▶ **Extract to read**
**********

# Door won't close



## Dogbert (Oct 27, 2009)

I'm new but I had a general question. I went to bed last night shut the bedroom door. When I awoke this morning it was cracked. Freaked me out because I live alone. I searched my place thoroughly and no one was there. I tried closing the door but it wouldn't close. There are no obvious obstructions or anything getting caught up in the door and the hard ware seems OK. What could be causing it then?


----------



## travelover (Oct 27, 2009)

Most likely humidity has caused it to to swell enough to jam in the door. Can you slide a business card all round the perimeter when it is in the most closed position?


----------



## Andersen (Nov 9, 2009)

Could be a number of reasons:
a) slight misalignment between the bolt and the hole in the door frame that receives the bolt
b) warped door
c) too big a gap between the door edge and the frame relative to the length of the bolt.

**********

▶ **Dataset content**
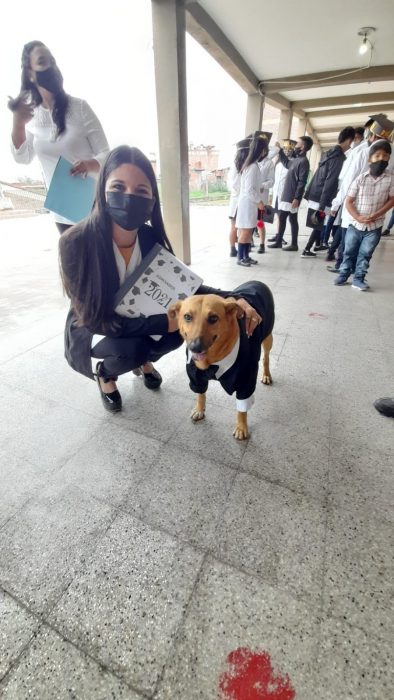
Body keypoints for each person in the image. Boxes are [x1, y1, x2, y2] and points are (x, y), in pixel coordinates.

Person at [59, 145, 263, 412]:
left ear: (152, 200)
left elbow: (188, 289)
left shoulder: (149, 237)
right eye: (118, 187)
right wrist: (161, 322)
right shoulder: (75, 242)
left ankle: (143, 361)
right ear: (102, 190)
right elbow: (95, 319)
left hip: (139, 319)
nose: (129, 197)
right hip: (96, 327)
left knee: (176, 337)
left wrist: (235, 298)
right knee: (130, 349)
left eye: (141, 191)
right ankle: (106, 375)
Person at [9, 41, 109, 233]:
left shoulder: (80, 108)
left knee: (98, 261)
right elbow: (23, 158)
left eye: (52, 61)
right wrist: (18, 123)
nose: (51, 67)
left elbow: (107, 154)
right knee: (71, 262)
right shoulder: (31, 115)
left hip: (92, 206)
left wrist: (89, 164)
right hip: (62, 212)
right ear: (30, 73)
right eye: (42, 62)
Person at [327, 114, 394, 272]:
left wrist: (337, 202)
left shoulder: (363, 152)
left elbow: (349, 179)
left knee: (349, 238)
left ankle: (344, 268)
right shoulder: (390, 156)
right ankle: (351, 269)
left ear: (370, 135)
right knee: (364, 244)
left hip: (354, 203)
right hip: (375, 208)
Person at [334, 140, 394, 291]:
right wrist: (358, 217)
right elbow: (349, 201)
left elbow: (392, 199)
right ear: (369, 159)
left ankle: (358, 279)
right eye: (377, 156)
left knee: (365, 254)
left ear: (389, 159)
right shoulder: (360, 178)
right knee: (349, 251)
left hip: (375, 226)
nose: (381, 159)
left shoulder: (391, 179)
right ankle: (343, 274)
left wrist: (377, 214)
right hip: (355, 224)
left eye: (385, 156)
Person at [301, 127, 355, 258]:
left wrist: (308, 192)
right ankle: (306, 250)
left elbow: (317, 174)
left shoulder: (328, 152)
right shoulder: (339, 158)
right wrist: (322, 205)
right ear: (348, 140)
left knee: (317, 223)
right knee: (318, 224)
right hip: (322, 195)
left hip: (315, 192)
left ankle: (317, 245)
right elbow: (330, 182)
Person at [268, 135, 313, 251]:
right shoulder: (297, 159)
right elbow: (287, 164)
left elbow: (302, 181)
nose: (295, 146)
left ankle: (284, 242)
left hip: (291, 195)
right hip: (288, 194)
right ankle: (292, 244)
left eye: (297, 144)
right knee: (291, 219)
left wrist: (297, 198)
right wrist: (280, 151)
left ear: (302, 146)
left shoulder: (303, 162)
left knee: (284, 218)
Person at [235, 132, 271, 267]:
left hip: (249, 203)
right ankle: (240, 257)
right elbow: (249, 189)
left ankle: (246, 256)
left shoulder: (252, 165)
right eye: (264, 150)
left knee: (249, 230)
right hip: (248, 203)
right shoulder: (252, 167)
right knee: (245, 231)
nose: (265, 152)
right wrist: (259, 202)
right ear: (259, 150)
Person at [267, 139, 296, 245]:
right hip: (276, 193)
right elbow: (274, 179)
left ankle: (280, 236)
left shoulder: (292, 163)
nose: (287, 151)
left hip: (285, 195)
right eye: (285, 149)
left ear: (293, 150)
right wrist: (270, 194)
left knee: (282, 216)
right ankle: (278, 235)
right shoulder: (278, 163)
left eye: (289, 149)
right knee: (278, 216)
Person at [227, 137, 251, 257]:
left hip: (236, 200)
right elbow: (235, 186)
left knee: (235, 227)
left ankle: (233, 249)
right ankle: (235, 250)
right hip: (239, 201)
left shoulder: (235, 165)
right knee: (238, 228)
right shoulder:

**********

▶ **Work request**
Continue the forum thread about the bedroom door that won't close, starting after its last line.

▶ **Task answer**
----------



## padmanaban (Nov 27, 2009)

Due to cool climate the wooden door expands or bends and sometimes this causes the door not to close properly or sometimes misalignment between the bolt and the hole in the door frame.

Check along the top corners of the door or the straightness of the door. In most cases the door will be slightly curved which results in heavy pressing to close the door.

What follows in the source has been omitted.